EXERCISE DESCRIPTION:
From the line containing "therapies for the treatment of" down to the line containing "marrow fibrosis are", copy out the entries below exactly, both lines included, and nothing else; pictures do not belong in the copy.

DATA EXTRACTS START

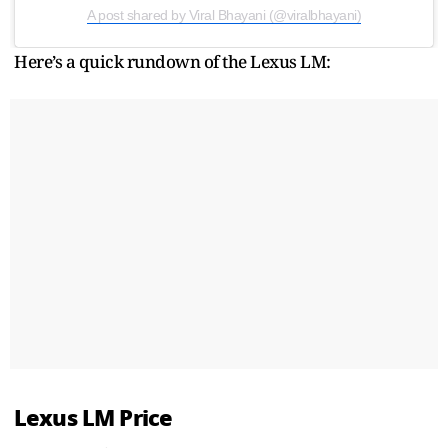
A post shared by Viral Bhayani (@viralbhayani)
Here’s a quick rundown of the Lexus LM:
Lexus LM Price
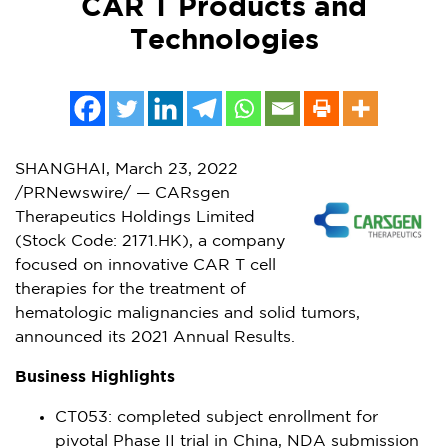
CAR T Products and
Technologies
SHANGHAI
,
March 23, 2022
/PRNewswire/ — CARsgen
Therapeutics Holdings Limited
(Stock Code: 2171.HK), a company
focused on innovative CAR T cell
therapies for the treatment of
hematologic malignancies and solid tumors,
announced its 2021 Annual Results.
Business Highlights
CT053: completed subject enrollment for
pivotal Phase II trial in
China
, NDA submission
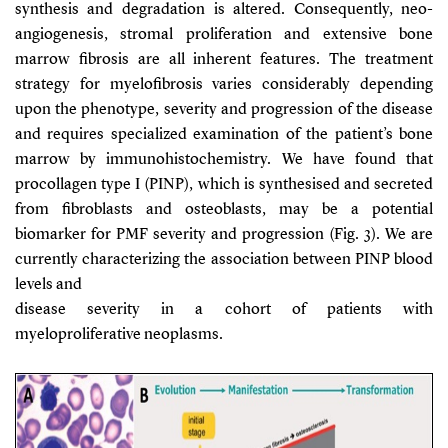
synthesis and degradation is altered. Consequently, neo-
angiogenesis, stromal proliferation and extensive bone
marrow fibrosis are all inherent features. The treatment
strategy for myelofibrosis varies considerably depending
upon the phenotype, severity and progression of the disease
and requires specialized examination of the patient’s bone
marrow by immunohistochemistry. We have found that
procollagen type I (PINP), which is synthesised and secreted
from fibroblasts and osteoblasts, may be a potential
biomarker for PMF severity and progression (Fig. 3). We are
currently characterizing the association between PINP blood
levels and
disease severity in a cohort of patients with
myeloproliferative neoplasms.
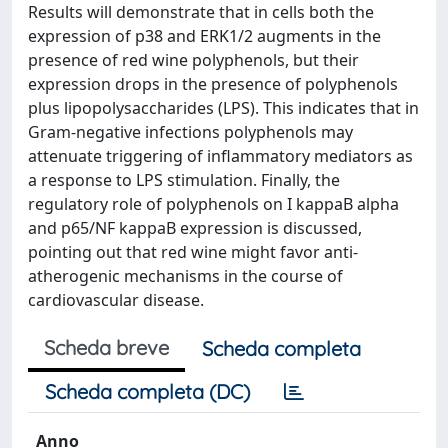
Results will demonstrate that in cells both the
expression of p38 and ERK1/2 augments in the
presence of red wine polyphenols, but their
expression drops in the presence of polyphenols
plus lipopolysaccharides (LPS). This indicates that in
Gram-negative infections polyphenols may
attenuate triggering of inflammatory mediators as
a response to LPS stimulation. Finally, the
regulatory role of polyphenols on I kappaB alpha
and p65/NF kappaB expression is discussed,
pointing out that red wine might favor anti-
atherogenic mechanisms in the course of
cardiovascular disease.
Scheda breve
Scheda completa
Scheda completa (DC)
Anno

DATA EXTRACTS END

RESULT OF THE TASK:
therapies for the treatment of
hematologic malignancies and solid tumors,
announced its 2021 Annual Results.
Business Highlights
CT053: completed subject enrollment for
pivotal Phase II trial in
China
, NDA submission
synthesis and degradation is altered. Consequently, neo-
angiogenesis, stromal proliferation and extensive bone
marrow fibrosis are all inherent features. The treatment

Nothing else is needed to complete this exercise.